#### [WHAT TO WORK ON]
Answer these questions about the patch discussion below:
1. On what date did Keith Busch write the message that is quoted?
2. What value does the nvme subsystem reset command write to the NSSR register?
3. Which commit implemented the change that lets the EEH handler recover communication when an IO timeout detects the loss?

#### [TEXT]
-- BEGIN --

[PATCH RESEND] nvme-pci: Fix EEH failure on ppc after subsystem reset

Thu Feb 29 04:27:56 PST 2024

Hi Keith,

On 2/28/24 16:49, Nilay Shroff wrote:
> 
> 
> On 2/27/24 23:59, Keith Busch wrote:
>> On Fri, Feb 09, 2024 at 10:32:16AM +0530, Nilay Shroff wrote:
>>> If the nvme subsyetm reset causes the loss of communication to the nvme
>>> adapter then EEH could potnetially recover the adapter. The detection of
>>> comminication loss to the adapter only happens when the nvme driver
>>> attempts to read an MMIO register.
>>>
>>> The nvme subsystem reset command writes 0x4E564D65 to NSSR register and
>>> schedule adapter reset.In the case nvme subsystem reset caused the loss
>>> of communication to the nvme adapter then either IO timeout event or
>>> adapter reset handler could detect it. If IO timeout even could detect
>>> loss of communication then EEH handler is able to recover the
>>> communication to the adapter. This change was implemented in 651438bb0af5
>>> (nvme-pci: Fix EEH failure on ppc). However if the adapter communication
>>> loss is detected in nvme reset work handler then EEH is unable to
>>> successfully finish the adapter recovery.

-- END --

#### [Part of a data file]

-- BEGIN --

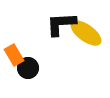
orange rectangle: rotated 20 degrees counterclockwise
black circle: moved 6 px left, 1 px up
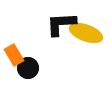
yellow ellipse: rotated 16 degrees counterclockwise
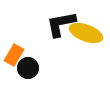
black L-shape: rotated 8 degrees counterclockwise
orange rectangle: rotated 60 degrees clockwise
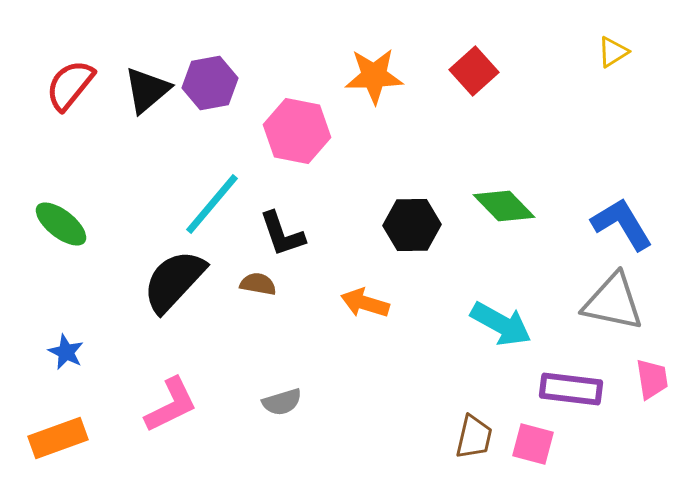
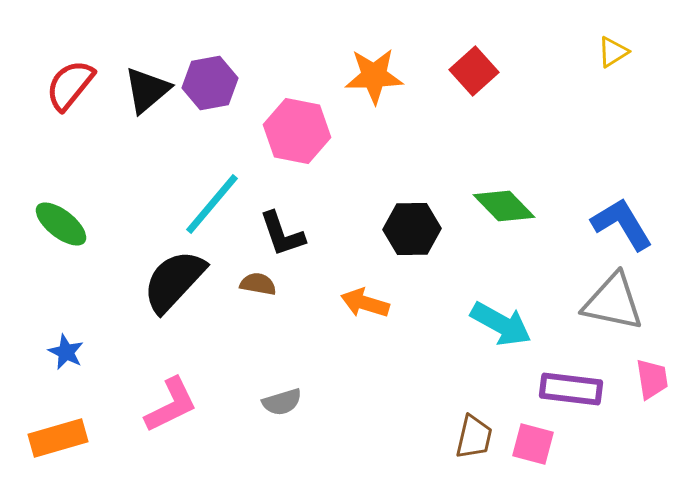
black hexagon: moved 4 px down
orange rectangle: rotated 4 degrees clockwise
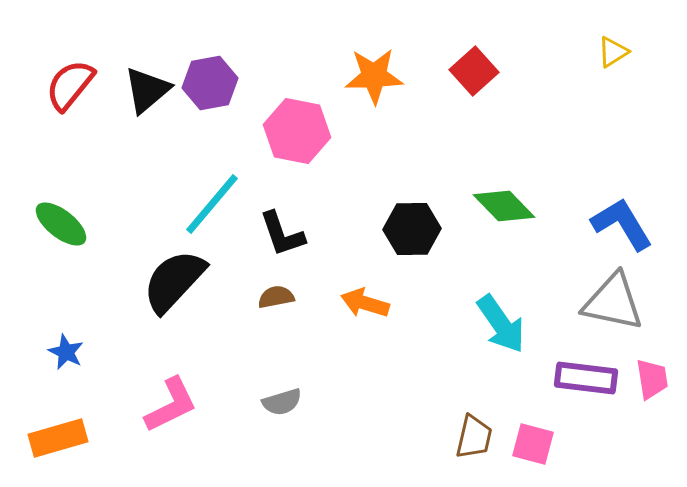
brown semicircle: moved 18 px right, 13 px down; rotated 21 degrees counterclockwise
cyan arrow: rotated 26 degrees clockwise
purple rectangle: moved 15 px right, 11 px up
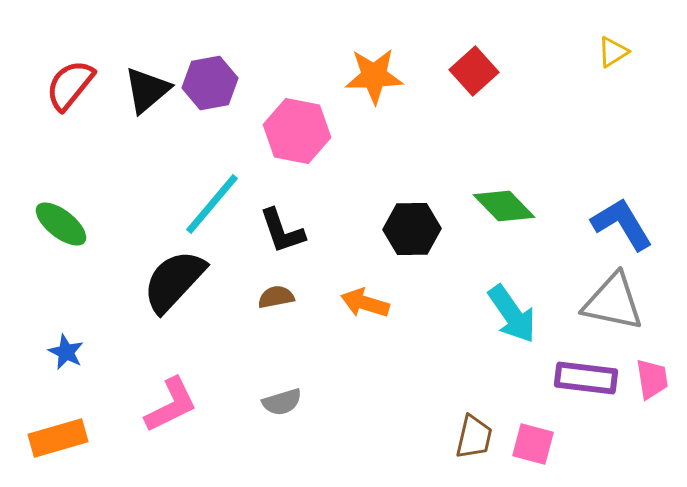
black L-shape: moved 3 px up
cyan arrow: moved 11 px right, 10 px up
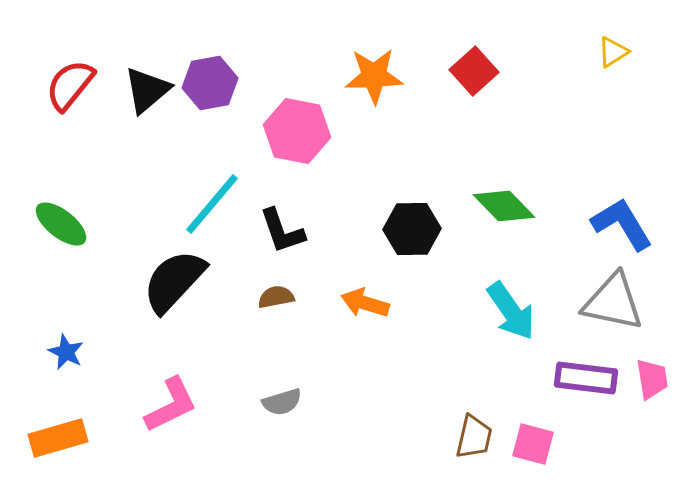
cyan arrow: moved 1 px left, 3 px up
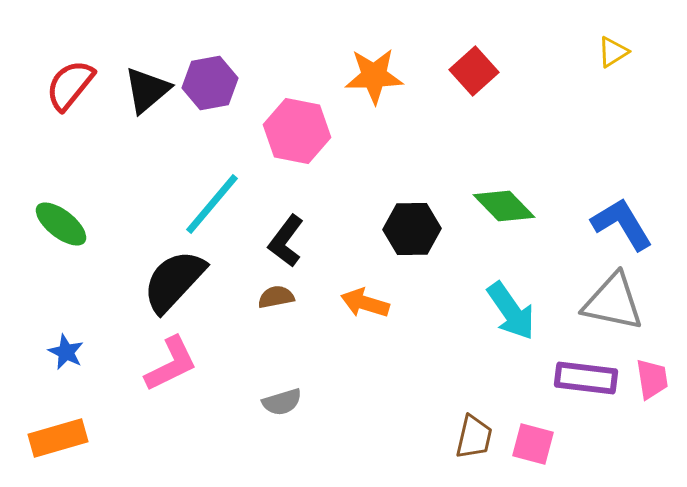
black L-shape: moved 4 px right, 10 px down; rotated 56 degrees clockwise
pink L-shape: moved 41 px up
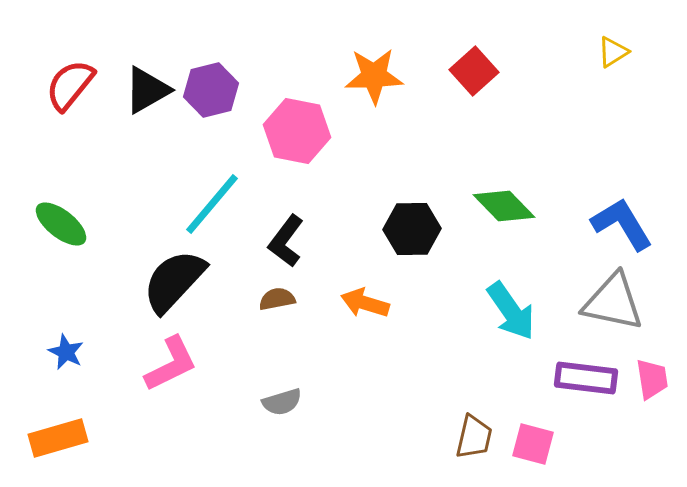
purple hexagon: moved 1 px right, 7 px down; rotated 4 degrees counterclockwise
black triangle: rotated 10 degrees clockwise
brown semicircle: moved 1 px right, 2 px down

-- END --

#### [ANSWER TO THE TASK]
1. 2/27/24
2. 0x4E564D65
3. 651438bb0af5 (nvme-pci: Fix EEH failure on ppc)